>>>
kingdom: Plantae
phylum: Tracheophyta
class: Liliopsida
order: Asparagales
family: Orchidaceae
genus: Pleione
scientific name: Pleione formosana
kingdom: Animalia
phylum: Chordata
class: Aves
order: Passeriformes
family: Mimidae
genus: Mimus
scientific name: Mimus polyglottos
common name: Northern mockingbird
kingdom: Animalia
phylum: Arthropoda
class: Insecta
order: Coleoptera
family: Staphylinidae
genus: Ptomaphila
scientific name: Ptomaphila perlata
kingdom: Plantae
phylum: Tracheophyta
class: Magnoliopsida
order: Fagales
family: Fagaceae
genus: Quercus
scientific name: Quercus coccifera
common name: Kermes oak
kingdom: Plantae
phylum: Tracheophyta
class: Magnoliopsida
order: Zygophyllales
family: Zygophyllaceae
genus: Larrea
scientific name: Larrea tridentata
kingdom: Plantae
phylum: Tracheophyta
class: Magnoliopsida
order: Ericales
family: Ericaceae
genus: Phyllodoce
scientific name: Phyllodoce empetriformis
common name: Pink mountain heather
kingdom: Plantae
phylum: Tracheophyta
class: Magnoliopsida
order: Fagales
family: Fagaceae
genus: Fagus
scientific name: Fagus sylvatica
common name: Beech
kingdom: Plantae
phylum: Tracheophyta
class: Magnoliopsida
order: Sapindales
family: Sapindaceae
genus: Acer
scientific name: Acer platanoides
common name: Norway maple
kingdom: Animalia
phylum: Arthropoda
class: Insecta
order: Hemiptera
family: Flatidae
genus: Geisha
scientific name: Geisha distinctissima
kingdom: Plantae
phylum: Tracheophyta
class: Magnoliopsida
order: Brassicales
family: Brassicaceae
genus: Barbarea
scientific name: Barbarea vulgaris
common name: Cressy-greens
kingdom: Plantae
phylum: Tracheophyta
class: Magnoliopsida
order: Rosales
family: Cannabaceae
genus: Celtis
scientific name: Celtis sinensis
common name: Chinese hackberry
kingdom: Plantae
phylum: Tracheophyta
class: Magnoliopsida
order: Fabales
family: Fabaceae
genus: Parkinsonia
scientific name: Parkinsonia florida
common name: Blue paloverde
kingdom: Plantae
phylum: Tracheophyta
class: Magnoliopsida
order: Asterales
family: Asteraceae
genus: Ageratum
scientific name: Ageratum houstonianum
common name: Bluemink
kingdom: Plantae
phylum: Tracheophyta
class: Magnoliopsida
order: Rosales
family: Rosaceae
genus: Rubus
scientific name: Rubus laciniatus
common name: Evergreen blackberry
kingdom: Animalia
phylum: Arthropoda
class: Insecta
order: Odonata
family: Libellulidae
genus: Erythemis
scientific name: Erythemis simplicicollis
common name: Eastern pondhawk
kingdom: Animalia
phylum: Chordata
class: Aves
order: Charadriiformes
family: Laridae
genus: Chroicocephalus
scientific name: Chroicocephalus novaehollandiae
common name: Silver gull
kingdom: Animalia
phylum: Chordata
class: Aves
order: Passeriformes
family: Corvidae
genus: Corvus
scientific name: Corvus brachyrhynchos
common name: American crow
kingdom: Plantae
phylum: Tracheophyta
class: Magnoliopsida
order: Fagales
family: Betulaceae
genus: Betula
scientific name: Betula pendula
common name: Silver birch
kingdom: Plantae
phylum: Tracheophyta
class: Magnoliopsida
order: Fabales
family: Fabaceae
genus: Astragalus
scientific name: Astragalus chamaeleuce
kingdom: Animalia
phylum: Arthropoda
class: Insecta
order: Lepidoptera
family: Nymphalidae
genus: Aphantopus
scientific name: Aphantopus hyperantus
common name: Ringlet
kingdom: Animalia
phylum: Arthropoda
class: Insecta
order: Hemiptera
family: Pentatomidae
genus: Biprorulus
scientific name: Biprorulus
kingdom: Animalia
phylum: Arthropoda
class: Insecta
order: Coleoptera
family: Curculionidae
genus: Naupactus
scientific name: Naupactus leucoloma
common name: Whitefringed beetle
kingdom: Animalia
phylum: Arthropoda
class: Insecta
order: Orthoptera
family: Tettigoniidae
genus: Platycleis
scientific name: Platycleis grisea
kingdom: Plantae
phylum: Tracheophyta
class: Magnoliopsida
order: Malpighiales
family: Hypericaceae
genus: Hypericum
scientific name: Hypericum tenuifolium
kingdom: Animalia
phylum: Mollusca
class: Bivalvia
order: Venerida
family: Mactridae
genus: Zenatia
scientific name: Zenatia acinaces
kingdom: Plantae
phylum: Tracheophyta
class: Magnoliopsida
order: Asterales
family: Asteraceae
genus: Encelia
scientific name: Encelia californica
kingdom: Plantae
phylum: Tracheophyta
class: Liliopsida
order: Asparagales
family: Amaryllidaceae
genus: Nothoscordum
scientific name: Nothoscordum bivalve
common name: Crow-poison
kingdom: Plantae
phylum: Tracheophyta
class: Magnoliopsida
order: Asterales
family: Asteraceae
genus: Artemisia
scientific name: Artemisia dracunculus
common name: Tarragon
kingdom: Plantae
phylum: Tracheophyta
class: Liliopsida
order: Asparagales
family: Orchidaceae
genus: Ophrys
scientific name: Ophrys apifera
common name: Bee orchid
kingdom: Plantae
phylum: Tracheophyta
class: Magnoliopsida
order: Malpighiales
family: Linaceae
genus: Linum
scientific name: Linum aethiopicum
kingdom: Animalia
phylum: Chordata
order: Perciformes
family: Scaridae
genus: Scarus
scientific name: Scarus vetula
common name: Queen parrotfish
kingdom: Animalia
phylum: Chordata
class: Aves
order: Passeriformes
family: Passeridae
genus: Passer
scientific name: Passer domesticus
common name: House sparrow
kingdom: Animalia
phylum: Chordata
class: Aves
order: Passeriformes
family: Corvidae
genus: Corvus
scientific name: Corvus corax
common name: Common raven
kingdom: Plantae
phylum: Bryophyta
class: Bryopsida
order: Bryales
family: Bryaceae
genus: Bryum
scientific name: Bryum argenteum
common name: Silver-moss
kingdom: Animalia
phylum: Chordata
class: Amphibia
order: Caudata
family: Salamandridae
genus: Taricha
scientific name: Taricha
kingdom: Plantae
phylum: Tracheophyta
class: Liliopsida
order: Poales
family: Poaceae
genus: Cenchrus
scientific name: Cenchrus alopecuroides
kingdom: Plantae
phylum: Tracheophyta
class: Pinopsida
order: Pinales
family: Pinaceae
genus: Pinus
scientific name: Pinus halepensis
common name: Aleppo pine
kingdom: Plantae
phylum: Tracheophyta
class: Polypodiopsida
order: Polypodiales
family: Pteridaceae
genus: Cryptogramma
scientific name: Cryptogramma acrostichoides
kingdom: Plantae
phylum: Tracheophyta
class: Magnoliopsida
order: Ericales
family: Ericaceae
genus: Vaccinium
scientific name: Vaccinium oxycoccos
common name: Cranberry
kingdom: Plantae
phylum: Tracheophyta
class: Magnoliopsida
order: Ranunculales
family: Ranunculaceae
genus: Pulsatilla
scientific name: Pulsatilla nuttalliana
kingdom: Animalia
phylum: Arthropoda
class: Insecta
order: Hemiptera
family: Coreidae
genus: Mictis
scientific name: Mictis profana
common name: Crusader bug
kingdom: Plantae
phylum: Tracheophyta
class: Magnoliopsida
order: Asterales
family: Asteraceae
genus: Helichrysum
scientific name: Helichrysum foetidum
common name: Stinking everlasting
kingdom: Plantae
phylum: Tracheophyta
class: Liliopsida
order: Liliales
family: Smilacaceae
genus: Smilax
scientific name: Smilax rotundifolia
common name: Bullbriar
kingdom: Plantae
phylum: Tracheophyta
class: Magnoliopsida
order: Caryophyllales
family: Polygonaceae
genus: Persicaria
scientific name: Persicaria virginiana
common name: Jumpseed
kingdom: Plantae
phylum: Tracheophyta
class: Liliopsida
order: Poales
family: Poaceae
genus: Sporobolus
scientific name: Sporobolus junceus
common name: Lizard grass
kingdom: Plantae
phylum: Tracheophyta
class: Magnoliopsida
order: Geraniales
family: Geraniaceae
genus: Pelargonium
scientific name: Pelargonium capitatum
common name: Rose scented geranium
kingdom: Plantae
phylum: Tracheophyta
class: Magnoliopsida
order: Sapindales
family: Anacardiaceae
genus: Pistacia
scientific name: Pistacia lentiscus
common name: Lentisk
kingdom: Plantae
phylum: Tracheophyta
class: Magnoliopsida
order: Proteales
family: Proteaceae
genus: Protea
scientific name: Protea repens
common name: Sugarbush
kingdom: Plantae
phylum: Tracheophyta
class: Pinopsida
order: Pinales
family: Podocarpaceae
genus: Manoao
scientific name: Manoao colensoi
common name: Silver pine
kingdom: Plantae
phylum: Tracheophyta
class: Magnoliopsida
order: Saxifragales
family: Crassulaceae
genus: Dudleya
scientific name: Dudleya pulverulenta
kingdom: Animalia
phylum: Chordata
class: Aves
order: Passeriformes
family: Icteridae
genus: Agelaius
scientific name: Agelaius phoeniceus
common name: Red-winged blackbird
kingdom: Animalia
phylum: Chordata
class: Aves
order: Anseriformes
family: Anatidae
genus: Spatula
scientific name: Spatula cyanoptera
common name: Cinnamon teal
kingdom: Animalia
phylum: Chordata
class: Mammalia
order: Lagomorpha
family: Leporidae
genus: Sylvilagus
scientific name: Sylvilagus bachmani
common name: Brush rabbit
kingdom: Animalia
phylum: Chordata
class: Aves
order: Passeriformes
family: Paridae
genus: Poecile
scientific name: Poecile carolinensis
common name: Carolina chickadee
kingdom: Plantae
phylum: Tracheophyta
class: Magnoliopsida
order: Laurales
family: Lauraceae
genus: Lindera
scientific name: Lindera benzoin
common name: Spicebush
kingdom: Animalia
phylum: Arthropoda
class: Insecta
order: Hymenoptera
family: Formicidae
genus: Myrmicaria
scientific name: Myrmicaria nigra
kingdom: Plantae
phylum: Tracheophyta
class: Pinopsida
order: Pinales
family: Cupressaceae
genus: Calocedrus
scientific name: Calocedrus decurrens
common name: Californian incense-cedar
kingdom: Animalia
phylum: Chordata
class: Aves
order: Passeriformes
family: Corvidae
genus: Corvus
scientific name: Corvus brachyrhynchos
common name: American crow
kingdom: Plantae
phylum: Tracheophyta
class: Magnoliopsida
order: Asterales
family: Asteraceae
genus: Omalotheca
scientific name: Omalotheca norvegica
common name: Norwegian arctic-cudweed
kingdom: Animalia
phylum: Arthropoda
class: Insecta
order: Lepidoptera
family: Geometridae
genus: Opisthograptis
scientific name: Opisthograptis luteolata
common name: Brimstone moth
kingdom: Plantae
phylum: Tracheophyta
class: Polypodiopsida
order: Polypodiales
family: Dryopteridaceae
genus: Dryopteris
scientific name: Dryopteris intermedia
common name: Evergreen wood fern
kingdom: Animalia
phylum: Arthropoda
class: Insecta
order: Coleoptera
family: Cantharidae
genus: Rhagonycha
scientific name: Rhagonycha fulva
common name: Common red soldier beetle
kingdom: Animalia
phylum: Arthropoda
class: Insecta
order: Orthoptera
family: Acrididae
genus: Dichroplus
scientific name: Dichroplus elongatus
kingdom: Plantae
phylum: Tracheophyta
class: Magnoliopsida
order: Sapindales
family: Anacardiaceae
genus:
<<<
#### [EXERCISE DESCRIPTION]
Return, unchanged, every line from the start of the records through the line that contains "common name: Blue paloverde".

#### [ANSWER TO THIS PROBLEM]
kingdom: Plantae
phylum: Tracheophyta
class: Liliopsida
order: Asparagales
family: Orchidaceae
genus: Pleione
scientific name: Pleione formosana
kingdom: Animalia
phylum: Chordata
class: Aves
order: Passeriformes
family: Mimidae
genus: Mimus
scientific name: Mimus polyglottos
common name: Northern mockingbird
kingdom: Animalia
phylum: Arthropoda
class: Insecta
order: Coleoptera
family: Staphylinidae
genus: Ptomaphila
scientific name: Ptomaphila perlata
kingdom: Plantae
phylum: Tracheophyta
class: Magnoliopsida
order: Fagales
family: Fagaceae
genus: Quercus
scientific name: Quercus coccifera
common name: Kermes oak
kingdom: Plantae
phylum: Tracheophyta
class: Magnoliopsida
order: Zygophyllales
family: Zygophyllaceae
genus: Larrea
scientific name: Larrea tridentata
kingdom: Plantae
phylum: Tracheophyta
class: Magnoliopsida
order: Ericales
family: Ericaceae
genus: Phyllodoce
scientific name: Phyllodoce empetriformis
common name: Pink mountain heather
kingdom: Plantae
phylum: Tracheophyta
class: Magnoliopsida
order: Fagales
family: Fagaceae
genus: Fagus
scientific name: Fagus sylvatica
common name: Beech
kingdom: Plantae
phylum: Tracheophyta
class: Magnoliopsida
order: Sapindales
family: Sapindaceae
genus: Acer
scientific name: Acer platanoides
common name: Norway maple
kingdom: Animalia
phylum: Arthropoda
class: Insecta
order: Hemiptera
family: Flatidae
genus: Geisha
scientific name: Geisha distinctissima
kingdom: Plantae
phylum: Tracheophyta
class: Magnoliopsida
order: Brassicales
family: Brassicaceae
genus: Barbarea
scientific name: Barbarea vulgaris
common name: Cressy-greens
kingdom: Plantae
phylum: Tracheophyta
class: Magnoliopsida
order: Rosales
family: Cannabaceae
genus: Celtis
scientific name: Celtis sinensis
common name: Chinese hackberry
kingdom: Plantae
phylum: Tracheophyta
class: Magnoliopsida
order: Fabales
family: Fabaceae
genus: Parkinsonia
scientific name: Parkinsonia florida
common name: Blue paloverde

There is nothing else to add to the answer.